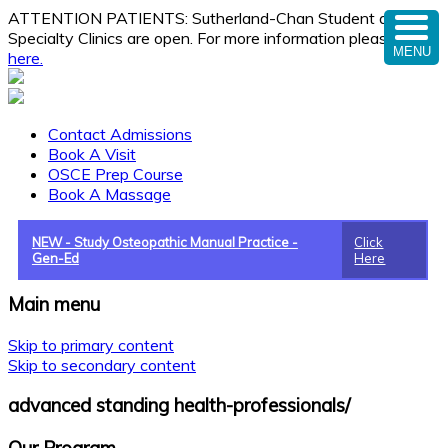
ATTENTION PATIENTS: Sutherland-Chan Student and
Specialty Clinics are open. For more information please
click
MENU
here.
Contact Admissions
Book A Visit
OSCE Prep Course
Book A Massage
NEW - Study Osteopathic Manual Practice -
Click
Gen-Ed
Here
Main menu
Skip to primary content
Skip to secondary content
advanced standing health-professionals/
--
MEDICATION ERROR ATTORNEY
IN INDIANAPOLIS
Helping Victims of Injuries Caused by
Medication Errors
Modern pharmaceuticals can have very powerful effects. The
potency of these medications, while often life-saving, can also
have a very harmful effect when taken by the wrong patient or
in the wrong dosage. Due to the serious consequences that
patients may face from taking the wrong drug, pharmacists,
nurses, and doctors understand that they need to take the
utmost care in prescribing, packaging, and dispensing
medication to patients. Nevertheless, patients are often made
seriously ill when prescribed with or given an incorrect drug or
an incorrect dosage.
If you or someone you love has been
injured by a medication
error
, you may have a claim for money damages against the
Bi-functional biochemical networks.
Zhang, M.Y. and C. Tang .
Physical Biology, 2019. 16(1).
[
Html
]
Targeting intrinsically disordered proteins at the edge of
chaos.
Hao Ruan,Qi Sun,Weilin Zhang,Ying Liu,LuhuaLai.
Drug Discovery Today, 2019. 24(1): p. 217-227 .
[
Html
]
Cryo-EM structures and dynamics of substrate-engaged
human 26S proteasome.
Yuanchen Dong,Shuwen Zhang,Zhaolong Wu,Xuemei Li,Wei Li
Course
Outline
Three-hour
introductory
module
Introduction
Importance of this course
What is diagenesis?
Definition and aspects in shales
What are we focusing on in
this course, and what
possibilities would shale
* * *
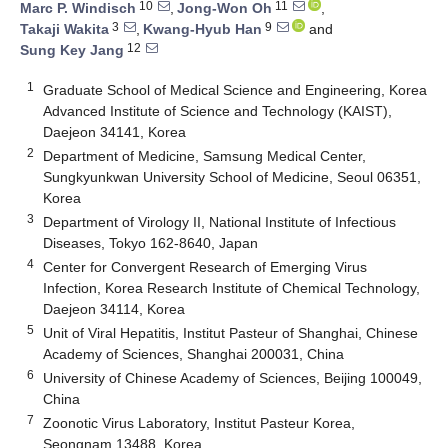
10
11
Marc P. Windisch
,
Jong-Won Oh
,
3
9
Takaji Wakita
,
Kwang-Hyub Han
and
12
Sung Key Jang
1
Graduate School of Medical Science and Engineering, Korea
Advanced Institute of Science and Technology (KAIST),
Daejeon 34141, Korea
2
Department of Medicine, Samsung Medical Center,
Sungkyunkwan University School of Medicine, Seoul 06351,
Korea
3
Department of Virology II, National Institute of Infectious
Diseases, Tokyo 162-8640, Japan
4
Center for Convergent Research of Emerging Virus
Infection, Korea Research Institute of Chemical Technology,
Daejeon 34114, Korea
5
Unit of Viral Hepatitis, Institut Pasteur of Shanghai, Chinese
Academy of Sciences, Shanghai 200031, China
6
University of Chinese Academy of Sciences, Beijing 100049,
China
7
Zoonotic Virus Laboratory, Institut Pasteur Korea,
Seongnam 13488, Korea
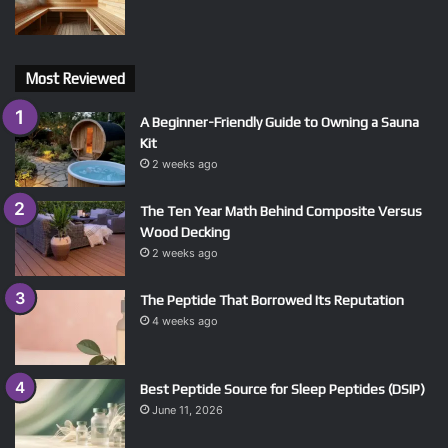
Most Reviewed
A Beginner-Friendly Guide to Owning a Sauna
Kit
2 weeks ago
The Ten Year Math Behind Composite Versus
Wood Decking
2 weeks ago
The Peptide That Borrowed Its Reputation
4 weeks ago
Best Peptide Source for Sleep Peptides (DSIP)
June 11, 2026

#### Your task:
Sift the material for lines with the string "wrong". Copy each one found.

#### Written answer:
have a very harmful effect when taken by the wrong patient or
in the wrong dosage. Due to the serious consequences that
patients may face from taking the wrong drug, pharmacists,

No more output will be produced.